Well, that depends on what type of software netflix would make available. If it’s just a client application, that doesn’t really qualify as self-hosting, since it’s a client and not a server. That’s basically just using an app on any device.
But if you could install the netflix server side software and connect it to your own media library and access it with your own local clients, then you’d be literally self-hosting netflix, indeed.
Ah, but I control if the client application is installed or not. And technically Netflix did allow downloading content for offline viewing - as long as you had an account (don’t know if they still do).
Now both the content and the application are on your hardware. Ergo by your logic, that would be self hosting.
when you are hosting something that is entirely dependent on a commercial entity to function
Eh, you can still get in with them down by hitting the local server, so I don’t think this is entirely accurate.
Would I recommend it? No, I have a lifetime pass since the early days of it being offered and I just use JF. I recommend Jellyfin.
But I’m also not going to look down on folks who dont want to deal with auth or are unsure when it comes to opening a port on a firewall, access is something Plex makes easy and I get that.
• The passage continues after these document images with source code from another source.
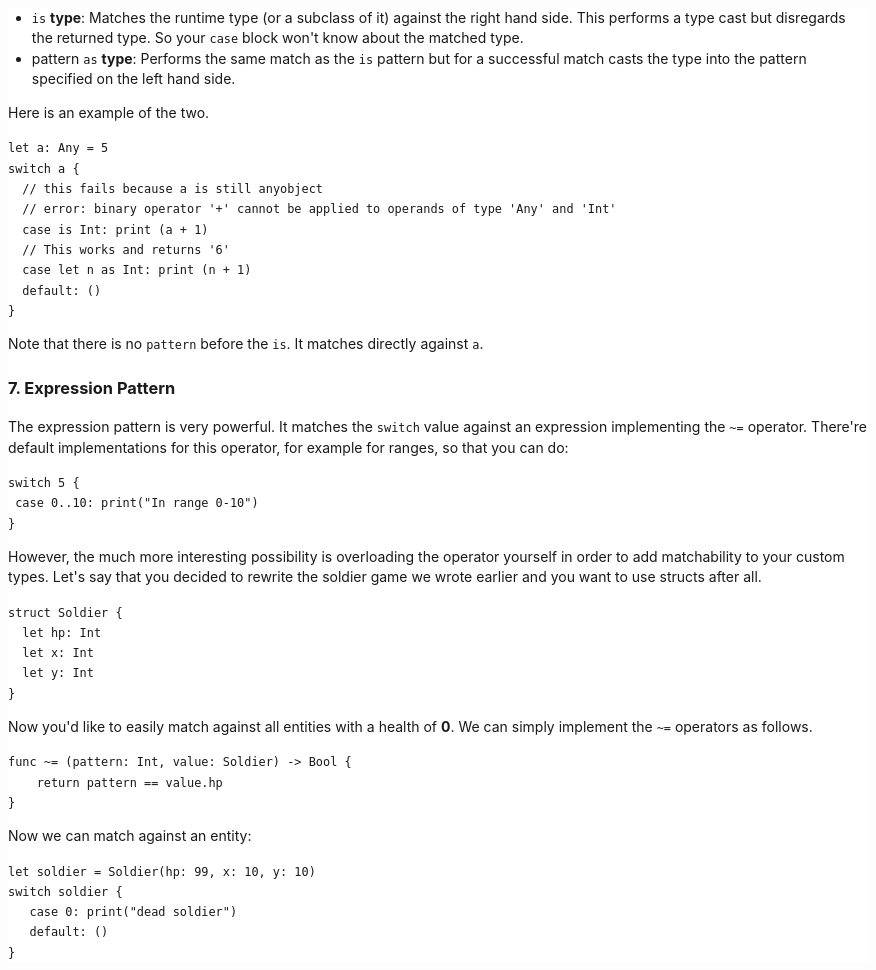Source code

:   * `is` **type**: Matches the runtime type (or a subclass of it) against the right hand side. This performs a type cast but disregards the returned type. So your `case` block won't know about the matched type. 
  * pattern `as` **type**: Performs the same match as the `is` pattern but for a successful match casts the type into the pattern specified on the left hand side. 

Here is an example of the two.
    
    
    let a: Any = 5 
    switch a {
      // this fails because a is still anyobject
      // error: binary operator '+' cannot be applied to operands of type 'Any' and 'Int'
      case is Int: print (a + 1)
      // This works and returns '6'
      case let n as Int: print (n + 1)
      default: ()
    }
    

Note that there is no `pattern` before the `is`. It matches directly against `a`.

###  7\. Expression Pattern

The expression pattern is very powerful. It matches the `switch` value against an expression implementing the `~=` operator. There're default implementations for this operator, for example for ranges, so that you can do:
    
    
    switch 5 {
     case 0..10: print("In range 0-10")
    }
    

However, the much more interesting possibility is overloading the operator yourself in order to add matchability to your custom types. Let's say that you decided to rewrite the soldier game we wrote earlier and you want to use structs after all.
    
    
    struct Soldier {
      let hp: Int
      let x: Int
      let y: Int
    }
    

Now you'd like to easily match against all entities with a health of **0**. We can simply implement the `~=` operators as follows.
    
    
    func ~= (pattern: Int, value: Soldier) -> Bool {
        return pattern == value.hp
    }
    

Now we can match against an entity:
    
    
    let soldier = Soldier(hp: 99, x: 10, y: 10)
    switch soldier {
       case 0: print("dead soldier")
       default: ()
    }
    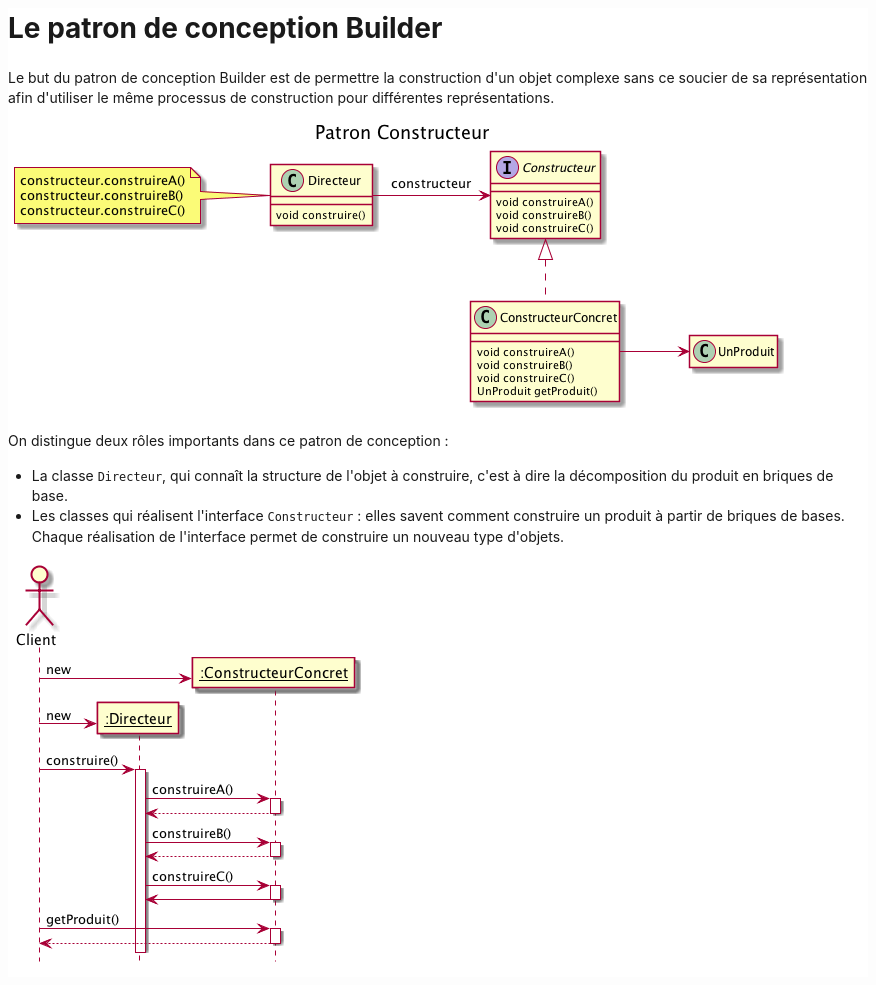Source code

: # Le patron de conception Builder

Le but du patron de conception Builder est de permettre la construction d'un objet complexe sans ce soucier de sa
représentation afin d'utiliser le même processus de construction
pour différentes représentations.

![Patron de conception](builder.png)

On distingue deux rôles importants dans ce patron de conception :

- La classe `Directeur`, qui connaît la structure de l'objet à construire, c'est à dire la décomposition du produit en briques de base.
- Les classes qui réalisent l'interface `Constructeur` : elles savent comment 
construire un produit à partir de briques de bases. Chaque réalisation de l'interface 
permet de construire un nouveau type d'objets.

![Fonctionnement](builderseq.png)
  
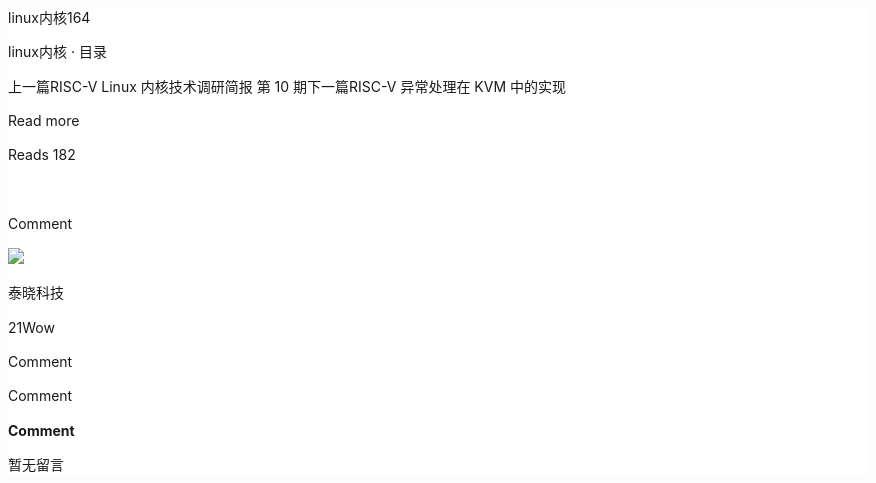 linux内核164

linux内核 · 目录

上一篇RISC-V Linux 内核技术调研简报 第 10 期下一篇RISC-V 异常处理在 KVM 中的实现

Read more

Reads 182

​

Comment

[](javacript:;)

![](http://mmbiz.qpic.cn/mmbiz_png/XXJQJDtx0ea3GDXLMgprFptA1sKUYEYt3NNtA8bBuREmchgSXogPkvzqHvAANlQ8a6Tx0yeuzh1K5ibuqtWyYTA/300?wx_fmt=png&wxfrom=18)

泰晓科技

21Wow

Comment

Comment

**Comment**

暂无留言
So is it self-hosting? If they are running the server, no matter if its local, a vps, whatever, then I’d say yes. Whether or not it meets with my personal ideals are irrelevant.
Plex is kind of a weird hybrid where it is self hosted but a part of the backend infrastructure is not. For my use this is advantageous because it simplifies the service for my less technically inclined family members that would struggle with using something like jellyfin.
I look at it as a comfortable middle ground to get people off Netflix and other services for now but I don’t have much faith that it will last forever with what plex is doing as a company recently.